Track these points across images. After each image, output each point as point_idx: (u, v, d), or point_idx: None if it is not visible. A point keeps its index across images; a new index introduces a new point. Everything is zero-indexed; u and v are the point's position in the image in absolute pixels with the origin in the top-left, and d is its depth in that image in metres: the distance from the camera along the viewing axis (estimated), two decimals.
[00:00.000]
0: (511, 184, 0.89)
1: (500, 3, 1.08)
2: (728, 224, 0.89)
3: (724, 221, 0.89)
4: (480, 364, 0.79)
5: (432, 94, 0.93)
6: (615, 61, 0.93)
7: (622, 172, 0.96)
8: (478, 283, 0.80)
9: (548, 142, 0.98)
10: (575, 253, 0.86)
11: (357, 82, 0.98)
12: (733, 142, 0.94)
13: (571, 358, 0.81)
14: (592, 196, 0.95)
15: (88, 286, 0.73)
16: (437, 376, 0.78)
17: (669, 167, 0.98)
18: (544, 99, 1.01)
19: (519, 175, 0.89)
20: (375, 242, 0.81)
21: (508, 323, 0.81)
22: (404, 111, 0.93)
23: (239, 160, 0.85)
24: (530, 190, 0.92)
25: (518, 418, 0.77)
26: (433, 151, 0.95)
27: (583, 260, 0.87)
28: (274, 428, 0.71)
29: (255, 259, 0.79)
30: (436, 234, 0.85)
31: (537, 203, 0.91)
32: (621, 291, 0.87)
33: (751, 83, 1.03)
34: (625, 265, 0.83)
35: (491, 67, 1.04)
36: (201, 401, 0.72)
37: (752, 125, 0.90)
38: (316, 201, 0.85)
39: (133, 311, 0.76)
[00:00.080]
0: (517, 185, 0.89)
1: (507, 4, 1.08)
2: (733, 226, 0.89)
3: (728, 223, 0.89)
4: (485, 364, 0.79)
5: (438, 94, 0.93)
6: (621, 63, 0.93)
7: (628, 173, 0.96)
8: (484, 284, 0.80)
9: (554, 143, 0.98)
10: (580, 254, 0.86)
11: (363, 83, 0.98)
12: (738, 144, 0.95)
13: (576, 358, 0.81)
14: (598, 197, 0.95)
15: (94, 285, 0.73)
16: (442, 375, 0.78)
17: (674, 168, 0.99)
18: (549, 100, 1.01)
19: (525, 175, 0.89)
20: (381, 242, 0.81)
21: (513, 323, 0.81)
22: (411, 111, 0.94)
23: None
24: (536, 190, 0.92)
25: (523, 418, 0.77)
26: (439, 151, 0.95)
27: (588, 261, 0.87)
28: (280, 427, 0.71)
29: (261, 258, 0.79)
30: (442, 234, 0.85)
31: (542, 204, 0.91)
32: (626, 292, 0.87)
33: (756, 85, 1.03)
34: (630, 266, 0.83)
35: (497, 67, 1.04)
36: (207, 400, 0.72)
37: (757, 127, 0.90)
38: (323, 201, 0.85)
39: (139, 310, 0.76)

--

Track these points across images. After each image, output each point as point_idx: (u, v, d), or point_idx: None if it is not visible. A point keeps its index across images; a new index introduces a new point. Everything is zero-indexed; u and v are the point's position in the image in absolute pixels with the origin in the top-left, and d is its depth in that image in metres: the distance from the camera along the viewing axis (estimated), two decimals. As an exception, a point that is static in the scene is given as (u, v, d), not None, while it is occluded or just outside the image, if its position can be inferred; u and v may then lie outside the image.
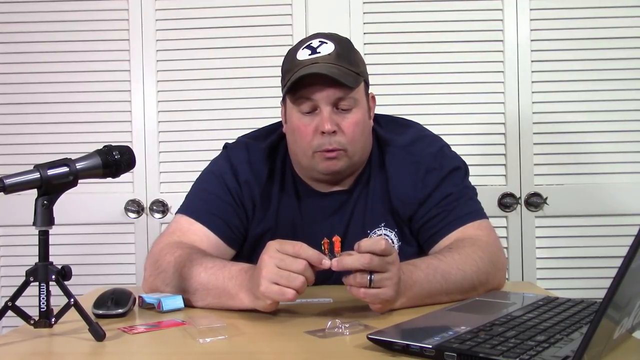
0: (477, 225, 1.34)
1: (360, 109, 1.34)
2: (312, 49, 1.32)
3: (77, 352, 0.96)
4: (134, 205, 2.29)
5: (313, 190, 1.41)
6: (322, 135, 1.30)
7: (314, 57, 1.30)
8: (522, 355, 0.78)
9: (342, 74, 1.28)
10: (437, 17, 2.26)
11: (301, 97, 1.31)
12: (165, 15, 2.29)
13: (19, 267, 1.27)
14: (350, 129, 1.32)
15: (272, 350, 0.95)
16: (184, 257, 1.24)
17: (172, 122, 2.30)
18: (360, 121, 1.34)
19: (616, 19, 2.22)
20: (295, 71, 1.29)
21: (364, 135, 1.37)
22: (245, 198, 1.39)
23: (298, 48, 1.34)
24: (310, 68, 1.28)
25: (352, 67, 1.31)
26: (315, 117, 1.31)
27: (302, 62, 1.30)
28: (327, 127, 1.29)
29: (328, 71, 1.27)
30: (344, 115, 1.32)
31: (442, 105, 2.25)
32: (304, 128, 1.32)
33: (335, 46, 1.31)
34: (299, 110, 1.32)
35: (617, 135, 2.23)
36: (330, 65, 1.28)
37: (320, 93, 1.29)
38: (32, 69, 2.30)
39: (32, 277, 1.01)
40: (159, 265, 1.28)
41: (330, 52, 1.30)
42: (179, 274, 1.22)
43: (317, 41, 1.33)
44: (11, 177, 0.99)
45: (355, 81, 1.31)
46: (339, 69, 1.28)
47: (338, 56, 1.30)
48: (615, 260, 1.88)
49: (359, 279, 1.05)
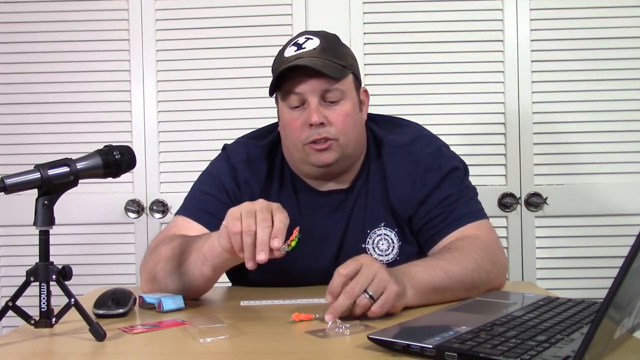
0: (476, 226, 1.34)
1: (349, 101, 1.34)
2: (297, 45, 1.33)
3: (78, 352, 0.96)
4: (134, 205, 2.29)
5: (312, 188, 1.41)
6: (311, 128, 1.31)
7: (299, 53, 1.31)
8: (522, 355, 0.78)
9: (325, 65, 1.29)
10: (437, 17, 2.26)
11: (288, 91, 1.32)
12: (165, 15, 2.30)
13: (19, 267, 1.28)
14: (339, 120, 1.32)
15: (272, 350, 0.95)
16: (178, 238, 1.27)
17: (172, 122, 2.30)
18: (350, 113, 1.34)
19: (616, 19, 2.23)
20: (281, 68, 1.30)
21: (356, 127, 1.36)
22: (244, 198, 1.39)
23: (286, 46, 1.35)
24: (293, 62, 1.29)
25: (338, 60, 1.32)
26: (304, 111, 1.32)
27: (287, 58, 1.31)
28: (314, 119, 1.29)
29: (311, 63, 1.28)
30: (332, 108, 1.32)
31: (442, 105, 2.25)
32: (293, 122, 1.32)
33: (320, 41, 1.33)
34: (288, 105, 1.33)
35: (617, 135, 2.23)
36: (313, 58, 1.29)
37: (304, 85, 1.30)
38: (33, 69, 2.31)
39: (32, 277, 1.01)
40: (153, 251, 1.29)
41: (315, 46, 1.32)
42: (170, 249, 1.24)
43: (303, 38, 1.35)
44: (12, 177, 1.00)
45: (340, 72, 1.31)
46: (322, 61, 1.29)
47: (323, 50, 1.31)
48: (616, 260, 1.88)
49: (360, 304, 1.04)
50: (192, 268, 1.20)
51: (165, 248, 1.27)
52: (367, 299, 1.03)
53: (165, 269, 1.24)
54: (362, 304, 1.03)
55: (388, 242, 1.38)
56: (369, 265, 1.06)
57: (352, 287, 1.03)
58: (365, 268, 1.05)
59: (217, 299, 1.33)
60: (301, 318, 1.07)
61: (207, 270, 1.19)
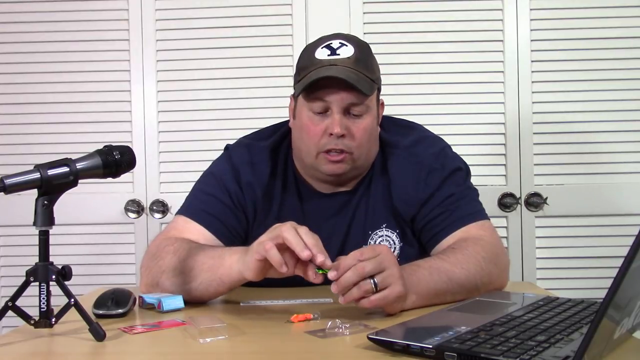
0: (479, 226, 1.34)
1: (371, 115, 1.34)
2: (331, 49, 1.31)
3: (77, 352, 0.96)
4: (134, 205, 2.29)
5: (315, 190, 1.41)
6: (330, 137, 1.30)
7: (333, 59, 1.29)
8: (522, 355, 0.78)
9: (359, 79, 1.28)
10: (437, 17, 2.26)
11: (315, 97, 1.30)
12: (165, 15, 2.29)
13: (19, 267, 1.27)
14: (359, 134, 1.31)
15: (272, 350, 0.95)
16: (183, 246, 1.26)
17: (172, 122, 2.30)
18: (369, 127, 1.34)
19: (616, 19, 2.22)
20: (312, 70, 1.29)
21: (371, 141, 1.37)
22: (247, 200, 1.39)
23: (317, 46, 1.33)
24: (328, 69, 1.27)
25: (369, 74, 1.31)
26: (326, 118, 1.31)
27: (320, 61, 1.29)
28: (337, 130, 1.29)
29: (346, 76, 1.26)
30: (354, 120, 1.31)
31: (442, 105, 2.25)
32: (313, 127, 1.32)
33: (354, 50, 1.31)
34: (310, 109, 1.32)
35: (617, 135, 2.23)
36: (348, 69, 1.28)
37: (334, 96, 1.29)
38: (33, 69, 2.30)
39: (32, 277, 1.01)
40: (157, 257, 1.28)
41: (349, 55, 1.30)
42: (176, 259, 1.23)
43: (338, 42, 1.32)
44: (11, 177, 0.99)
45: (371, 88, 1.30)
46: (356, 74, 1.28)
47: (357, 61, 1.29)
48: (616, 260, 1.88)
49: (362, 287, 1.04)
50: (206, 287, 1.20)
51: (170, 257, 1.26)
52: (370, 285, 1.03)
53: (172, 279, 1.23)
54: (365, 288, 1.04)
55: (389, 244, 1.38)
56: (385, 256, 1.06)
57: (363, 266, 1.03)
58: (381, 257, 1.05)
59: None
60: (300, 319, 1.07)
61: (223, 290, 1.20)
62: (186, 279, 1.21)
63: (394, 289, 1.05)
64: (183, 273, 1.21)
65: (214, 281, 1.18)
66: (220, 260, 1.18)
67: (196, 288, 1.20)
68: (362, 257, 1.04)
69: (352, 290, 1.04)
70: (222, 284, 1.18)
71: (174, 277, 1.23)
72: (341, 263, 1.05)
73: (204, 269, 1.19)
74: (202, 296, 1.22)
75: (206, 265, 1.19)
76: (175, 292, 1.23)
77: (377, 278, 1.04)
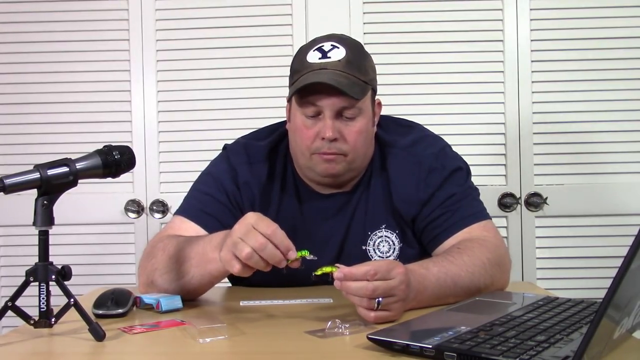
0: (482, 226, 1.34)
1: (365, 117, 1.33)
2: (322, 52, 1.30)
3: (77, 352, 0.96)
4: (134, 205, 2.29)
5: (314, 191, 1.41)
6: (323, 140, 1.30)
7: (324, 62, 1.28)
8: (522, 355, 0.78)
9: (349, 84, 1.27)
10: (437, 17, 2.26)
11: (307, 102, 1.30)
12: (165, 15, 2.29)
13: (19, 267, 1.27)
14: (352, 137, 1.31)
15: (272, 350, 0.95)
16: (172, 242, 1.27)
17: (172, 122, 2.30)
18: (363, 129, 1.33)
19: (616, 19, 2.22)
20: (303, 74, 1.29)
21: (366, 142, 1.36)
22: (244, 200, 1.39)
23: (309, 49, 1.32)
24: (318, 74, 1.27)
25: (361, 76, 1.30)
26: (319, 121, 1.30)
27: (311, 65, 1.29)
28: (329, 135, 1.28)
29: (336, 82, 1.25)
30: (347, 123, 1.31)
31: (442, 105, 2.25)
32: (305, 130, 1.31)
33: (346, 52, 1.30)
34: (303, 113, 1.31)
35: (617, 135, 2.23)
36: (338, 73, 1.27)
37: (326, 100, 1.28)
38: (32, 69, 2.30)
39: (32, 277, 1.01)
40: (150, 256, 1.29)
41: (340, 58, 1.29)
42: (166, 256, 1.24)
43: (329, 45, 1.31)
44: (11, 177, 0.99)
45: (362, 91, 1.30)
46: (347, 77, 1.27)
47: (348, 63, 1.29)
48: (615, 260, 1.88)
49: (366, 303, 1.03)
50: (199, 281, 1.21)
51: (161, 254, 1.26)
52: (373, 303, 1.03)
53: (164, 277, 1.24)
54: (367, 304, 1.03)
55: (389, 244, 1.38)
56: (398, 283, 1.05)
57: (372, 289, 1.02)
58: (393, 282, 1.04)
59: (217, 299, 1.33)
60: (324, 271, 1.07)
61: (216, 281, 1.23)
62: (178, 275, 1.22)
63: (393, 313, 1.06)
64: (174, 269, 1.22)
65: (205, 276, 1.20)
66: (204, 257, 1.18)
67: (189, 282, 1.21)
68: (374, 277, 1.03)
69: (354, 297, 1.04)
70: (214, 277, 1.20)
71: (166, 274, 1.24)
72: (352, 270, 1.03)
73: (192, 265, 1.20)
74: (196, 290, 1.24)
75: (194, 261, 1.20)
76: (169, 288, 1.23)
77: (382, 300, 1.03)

Prompt:
Go to the line above holding "27: (302, 62, 1.30)", then copy exactly each line down to and including the one holding "60: (301, 318, 1.07)", leaving pictures out.

Task result:
27: (302, 62, 1.30)
28: (327, 127, 1.29)
29: (328, 71, 1.27)
30: (344, 115, 1.32)
31: (442, 105, 2.25)
32: (304, 128, 1.32)
33: (335, 46, 1.31)
34: (299, 110, 1.32)
35: (617, 135, 2.23)
36: (330, 65, 1.28)
37: (320, 93, 1.29)
38: (32, 69, 2.30)
39: (32, 277, 1.01)
40: (159, 265, 1.28)
41: (330, 52, 1.30)
42: (179, 274, 1.22)
43: (317, 41, 1.33)
44: (11, 177, 0.99)
45: (355, 81, 1.31)
46: (339, 69, 1.28)
47: (338, 56, 1.30)
48: (615, 260, 1.88)
49: (359, 279, 1.05)
0: (476, 226, 1.34)
1: (349, 101, 1.34)
2: (297, 45, 1.33)
3: (78, 352, 0.96)
4: (134, 205, 2.29)
5: (312, 188, 1.41)
6: (311, 128, 1.31)
7: (299, 53, 1.31)
8: (522, 355, 0.78)
9: (325, 65, 1.29)
10: (437, 17, 2.26)
11: (288, 91, 1.32)
12: (165, 15, 2.30)
13: (19, 267, 1.28)
14: (339, 120, 1.32)
15: (272, 350, 0.95)
16: (178, 238, 1.27)
17: (172, 122, 2.30)
18: (350, 113, 1.34)
19: (616, 19, 2.23)
20: (281, 68, 1.30)
21: (356, 127, 1.36)
22: (244, 198, 1.39)
23: (286, 46, 1.35)
24: (293, 62, 1.29)
25: (338, 60, 1.32)
26: (304, 111, 1.32)
27: (287, 58, 1.31)
28: (314, 119, 1.29)
29: (311, 63, 1.28)
30: (332, 108, 1.32)
31: (442, 105, 2.25)
32: (293, 122, 1.32)
33: (320, 41, 1.33)
34: (288, 105, 1.33)
35: (617, 135, 2.23)
36: (313, 58, 1.29)
37: (304, 85, 1.30)
38: (33, 69, 2.31)
39: (32, 277, 1.01)
40: (153, 251, 1.29)
41: (315, 46, 1.32)
42: (170, 249, 1.24)
43: (303, 38, 1.35)
44: (12, 177, 1.00)
45: (340, 72, 1.31)
46: (322, 61, 1.29)
47: (323, 50, 1.31)
48: (616, 260, 1.88)
49: (360, 304, 1.04)
50: (192, 268, 1.20)
51: (165, 248, 1.27)
52: (367, 299, 1.03)
53: (165, 269, 1.24)
54: (362, 304, 1.03)
55: (388, 242, 1.38)
56: (369, 265, 1.06)
57: (352, 287, 1.03)
58: (365, 268, 1.05)
59: (217, 299, 1.33)
60: (301, 318, 1.07)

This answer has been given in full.